> Problem description:
In the following material, identify every line holding the string "round" and return it.

> Exercise materials:
[Start of Attachment]

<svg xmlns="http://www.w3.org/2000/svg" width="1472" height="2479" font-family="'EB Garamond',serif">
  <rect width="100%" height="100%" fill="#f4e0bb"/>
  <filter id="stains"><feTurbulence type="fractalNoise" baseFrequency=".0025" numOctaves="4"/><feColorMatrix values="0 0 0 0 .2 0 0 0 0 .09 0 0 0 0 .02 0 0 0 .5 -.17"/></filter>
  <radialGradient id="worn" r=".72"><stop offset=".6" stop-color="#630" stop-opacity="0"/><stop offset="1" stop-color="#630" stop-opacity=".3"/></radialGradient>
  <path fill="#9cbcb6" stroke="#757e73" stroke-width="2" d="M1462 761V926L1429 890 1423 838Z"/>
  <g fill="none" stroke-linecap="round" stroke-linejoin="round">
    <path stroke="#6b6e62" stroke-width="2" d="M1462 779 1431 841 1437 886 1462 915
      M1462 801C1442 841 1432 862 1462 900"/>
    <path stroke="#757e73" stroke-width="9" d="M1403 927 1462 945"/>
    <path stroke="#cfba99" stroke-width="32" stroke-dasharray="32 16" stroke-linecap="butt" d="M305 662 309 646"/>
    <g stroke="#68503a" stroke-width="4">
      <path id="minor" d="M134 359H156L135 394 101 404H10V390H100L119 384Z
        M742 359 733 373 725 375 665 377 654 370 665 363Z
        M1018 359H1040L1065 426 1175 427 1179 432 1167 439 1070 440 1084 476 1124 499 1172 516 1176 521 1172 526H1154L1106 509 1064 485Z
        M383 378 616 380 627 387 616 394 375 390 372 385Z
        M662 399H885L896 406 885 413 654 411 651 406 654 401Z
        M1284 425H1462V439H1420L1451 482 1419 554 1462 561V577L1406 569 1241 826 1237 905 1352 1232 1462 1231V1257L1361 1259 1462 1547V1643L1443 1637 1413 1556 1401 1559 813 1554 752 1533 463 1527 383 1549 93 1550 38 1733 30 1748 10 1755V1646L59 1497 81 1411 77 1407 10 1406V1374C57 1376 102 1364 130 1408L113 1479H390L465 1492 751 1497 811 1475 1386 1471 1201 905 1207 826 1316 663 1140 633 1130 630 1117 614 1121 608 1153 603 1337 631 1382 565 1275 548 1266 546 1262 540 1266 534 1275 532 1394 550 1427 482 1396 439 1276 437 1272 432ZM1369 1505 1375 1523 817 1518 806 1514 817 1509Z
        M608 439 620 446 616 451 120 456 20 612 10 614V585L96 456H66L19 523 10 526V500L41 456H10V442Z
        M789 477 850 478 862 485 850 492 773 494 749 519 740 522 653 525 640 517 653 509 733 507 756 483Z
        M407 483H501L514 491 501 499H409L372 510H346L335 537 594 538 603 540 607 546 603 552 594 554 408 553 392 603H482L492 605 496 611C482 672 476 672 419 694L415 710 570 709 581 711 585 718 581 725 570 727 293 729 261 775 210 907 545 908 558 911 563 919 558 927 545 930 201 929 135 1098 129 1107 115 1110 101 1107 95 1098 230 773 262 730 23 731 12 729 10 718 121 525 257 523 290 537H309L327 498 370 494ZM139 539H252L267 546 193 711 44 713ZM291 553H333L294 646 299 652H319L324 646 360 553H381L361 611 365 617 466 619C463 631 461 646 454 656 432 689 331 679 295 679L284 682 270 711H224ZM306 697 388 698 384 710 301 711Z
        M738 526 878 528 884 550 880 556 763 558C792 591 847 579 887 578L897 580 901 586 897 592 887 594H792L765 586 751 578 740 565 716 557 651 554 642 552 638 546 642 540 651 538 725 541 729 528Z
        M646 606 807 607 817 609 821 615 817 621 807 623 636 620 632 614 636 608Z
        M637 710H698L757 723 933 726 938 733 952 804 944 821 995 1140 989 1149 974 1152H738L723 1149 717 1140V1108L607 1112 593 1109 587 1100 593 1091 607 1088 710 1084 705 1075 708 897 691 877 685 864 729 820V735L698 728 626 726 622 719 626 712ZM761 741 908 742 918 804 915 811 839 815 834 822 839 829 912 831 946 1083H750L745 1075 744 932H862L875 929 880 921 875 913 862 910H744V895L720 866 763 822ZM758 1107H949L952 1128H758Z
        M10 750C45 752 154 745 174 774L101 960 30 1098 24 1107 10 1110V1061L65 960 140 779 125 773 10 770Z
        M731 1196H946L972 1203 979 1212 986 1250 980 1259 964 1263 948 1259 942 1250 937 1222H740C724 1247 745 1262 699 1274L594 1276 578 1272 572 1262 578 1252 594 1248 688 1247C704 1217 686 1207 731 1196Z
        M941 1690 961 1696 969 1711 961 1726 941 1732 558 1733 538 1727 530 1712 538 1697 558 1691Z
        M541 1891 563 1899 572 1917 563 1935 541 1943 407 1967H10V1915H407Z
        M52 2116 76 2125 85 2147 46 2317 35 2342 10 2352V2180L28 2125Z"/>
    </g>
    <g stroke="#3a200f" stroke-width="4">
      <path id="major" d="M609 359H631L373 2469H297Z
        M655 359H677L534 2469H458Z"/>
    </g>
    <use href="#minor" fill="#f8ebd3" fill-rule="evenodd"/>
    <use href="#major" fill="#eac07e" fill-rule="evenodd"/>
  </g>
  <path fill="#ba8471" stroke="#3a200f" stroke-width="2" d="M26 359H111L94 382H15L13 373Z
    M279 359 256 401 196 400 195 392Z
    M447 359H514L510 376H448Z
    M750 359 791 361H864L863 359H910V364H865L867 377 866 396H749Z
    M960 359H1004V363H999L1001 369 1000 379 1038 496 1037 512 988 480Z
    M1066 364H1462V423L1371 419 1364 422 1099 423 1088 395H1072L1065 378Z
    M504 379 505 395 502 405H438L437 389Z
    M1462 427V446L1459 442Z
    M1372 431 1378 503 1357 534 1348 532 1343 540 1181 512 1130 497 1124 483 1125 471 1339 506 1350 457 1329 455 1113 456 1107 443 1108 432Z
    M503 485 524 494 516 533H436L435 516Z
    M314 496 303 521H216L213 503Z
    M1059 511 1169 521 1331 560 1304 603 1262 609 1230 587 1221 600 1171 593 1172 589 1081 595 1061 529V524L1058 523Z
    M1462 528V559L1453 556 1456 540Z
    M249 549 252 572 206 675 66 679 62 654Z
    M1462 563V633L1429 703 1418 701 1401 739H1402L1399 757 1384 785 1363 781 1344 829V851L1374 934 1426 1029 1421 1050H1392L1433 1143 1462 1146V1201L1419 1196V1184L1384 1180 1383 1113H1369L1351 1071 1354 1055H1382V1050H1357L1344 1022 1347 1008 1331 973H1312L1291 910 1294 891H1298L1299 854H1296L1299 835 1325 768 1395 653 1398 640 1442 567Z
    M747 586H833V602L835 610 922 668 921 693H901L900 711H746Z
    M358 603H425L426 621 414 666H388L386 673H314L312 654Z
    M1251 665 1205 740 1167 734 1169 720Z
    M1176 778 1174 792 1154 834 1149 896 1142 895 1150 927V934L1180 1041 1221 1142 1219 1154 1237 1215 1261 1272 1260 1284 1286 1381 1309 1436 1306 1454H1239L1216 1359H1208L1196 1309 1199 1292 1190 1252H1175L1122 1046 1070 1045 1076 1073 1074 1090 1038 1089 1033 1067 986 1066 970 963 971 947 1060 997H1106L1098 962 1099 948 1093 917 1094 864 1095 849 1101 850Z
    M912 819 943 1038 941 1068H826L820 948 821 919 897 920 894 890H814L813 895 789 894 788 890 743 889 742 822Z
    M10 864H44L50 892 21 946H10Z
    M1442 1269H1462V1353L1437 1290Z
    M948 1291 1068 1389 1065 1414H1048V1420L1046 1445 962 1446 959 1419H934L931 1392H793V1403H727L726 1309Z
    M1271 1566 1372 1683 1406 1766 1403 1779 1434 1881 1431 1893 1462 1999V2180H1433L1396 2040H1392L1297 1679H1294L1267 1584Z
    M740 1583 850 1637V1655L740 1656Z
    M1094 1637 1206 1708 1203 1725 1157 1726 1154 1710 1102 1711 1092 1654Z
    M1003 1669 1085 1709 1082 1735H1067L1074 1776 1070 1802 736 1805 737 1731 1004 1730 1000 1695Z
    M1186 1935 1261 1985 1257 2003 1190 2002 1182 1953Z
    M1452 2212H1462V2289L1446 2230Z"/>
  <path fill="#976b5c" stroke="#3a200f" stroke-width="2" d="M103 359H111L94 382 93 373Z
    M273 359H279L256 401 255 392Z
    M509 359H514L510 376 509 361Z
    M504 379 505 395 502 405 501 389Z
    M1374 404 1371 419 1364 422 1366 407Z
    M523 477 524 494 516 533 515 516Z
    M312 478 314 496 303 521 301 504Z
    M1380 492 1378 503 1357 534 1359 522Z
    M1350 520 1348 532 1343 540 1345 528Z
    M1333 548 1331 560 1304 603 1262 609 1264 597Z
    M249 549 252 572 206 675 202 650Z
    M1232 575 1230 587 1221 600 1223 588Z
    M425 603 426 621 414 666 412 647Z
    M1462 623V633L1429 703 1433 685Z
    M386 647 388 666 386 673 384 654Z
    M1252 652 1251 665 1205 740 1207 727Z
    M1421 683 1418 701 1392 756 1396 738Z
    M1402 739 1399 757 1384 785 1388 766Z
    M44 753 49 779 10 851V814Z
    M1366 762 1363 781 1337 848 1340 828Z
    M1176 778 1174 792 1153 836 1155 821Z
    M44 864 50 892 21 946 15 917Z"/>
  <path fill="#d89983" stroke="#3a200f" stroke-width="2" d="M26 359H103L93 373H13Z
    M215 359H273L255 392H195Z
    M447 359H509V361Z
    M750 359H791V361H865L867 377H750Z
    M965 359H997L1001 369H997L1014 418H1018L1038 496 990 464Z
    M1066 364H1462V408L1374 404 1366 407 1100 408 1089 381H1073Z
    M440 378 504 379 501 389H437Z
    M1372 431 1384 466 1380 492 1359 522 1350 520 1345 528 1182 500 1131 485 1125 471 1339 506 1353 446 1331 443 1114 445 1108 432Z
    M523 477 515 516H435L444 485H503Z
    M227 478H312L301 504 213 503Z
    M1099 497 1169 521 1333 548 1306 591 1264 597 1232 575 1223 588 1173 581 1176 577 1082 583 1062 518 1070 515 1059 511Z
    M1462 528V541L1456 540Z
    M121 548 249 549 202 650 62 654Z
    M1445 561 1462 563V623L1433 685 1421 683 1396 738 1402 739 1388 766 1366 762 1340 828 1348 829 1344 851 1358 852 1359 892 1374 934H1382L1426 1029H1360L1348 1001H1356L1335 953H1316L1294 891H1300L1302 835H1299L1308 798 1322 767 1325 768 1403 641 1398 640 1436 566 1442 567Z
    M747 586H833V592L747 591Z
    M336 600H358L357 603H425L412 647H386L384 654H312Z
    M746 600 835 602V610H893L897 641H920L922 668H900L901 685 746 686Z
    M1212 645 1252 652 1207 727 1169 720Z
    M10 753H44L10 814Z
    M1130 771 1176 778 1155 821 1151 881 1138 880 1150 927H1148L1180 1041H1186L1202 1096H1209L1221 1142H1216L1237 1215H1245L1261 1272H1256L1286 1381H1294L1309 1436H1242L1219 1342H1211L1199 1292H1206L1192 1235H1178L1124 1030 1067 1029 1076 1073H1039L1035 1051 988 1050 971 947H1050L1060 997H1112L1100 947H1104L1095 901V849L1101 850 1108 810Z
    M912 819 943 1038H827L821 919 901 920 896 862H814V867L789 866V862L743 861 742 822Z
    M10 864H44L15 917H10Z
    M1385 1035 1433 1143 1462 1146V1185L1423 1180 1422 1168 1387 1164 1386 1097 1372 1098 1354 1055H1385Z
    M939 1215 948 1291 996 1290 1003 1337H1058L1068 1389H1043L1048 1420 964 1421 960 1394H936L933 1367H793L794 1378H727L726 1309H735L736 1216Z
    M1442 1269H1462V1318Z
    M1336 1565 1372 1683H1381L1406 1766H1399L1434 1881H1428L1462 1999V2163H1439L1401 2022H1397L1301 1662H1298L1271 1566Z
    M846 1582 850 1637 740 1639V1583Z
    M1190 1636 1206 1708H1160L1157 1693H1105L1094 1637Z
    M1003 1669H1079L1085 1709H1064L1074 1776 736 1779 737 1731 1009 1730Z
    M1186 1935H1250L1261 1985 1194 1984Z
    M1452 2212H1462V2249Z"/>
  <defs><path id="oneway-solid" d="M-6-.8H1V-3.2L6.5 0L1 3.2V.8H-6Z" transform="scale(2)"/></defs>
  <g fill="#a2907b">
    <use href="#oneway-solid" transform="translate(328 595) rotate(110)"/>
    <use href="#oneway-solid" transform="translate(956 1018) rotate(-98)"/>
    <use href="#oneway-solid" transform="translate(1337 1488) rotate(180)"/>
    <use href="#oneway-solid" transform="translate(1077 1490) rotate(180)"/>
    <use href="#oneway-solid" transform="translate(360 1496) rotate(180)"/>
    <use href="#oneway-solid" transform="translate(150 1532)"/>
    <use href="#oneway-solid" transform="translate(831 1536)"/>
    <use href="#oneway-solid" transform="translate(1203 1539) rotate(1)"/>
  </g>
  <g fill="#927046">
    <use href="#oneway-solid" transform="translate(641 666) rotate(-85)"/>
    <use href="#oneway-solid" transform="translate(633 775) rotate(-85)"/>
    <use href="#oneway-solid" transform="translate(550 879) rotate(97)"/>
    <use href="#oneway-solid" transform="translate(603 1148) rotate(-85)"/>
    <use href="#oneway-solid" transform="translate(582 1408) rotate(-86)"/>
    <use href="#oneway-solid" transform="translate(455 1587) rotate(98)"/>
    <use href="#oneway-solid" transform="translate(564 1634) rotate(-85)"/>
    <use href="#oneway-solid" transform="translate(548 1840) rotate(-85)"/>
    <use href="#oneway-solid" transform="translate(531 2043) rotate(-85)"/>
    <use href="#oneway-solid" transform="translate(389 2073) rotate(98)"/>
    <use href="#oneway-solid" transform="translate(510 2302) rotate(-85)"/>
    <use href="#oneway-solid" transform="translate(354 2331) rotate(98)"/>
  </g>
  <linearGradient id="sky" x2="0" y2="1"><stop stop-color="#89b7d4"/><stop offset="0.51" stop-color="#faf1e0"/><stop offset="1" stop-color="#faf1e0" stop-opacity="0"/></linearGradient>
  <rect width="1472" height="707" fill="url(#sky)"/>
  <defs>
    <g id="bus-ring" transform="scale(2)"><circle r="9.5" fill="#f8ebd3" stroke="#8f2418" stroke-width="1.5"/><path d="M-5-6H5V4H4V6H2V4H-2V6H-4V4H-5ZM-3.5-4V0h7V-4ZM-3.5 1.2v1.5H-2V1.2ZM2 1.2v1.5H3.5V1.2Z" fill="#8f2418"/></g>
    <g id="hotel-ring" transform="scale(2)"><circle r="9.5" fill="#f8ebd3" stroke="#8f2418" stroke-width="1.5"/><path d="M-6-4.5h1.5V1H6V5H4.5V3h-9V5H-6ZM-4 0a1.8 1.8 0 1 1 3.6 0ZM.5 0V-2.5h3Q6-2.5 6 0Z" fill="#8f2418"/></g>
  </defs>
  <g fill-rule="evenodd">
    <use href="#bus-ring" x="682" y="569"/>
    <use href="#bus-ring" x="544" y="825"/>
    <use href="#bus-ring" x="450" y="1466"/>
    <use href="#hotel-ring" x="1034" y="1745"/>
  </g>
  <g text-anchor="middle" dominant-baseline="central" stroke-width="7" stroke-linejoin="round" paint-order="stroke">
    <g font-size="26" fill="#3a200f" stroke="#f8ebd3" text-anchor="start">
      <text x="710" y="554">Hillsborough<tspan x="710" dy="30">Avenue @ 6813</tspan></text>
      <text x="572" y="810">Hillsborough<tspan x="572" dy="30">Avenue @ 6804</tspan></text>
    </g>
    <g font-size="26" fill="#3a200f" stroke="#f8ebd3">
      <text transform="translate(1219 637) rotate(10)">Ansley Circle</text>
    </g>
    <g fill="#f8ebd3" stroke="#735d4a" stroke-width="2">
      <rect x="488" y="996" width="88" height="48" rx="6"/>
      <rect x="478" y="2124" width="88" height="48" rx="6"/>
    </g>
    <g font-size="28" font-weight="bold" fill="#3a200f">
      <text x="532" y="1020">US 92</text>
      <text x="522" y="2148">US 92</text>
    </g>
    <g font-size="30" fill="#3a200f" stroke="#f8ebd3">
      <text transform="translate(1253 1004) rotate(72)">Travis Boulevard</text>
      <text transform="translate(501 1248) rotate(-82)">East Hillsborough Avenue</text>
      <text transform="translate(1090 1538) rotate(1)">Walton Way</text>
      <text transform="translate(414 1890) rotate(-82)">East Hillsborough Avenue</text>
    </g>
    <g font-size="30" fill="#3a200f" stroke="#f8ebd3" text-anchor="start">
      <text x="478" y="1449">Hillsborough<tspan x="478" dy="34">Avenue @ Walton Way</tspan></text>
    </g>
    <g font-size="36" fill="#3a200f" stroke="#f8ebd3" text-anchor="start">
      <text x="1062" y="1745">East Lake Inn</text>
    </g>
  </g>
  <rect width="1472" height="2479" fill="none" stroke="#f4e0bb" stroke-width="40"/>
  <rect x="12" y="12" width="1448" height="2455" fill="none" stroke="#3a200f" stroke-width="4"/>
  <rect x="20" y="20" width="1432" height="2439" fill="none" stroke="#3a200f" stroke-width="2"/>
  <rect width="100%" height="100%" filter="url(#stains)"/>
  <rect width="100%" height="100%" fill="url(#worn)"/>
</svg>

[End of Attachment]

> Exercise solution:
  <g fill="none" stroke-linecap="round" stroke-linejoin="round">
  <g text-anchor="middle" dominant-baseline="central" stroke-width="7" stroke-linejoin="round" paint-order="stroke">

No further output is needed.